• [What the exercise asks]
Filtering the records below, copy only those lines that include the word "stretnúť".

• [Data section]
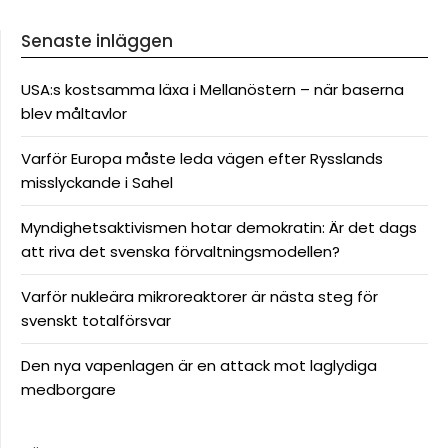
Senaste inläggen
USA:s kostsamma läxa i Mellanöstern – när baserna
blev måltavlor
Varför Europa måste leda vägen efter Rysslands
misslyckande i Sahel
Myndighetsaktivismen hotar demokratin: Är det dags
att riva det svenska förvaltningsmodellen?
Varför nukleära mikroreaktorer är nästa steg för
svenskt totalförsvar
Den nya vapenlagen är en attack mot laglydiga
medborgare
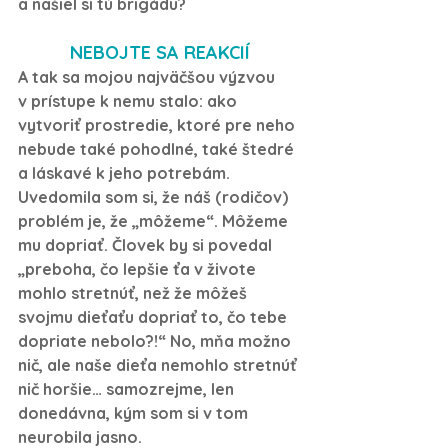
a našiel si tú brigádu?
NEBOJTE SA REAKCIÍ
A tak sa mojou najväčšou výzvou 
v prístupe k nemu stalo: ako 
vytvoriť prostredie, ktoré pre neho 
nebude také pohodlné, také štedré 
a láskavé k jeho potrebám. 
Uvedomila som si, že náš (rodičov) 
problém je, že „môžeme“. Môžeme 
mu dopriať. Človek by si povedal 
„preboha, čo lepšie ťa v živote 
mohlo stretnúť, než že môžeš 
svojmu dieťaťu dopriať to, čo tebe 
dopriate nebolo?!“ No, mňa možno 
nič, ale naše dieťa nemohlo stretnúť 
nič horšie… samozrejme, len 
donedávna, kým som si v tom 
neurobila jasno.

• [Exercise response]
mohlo stretnúť, než že môžeš 
nič, ale naše dieťa nemohlo stretnúť 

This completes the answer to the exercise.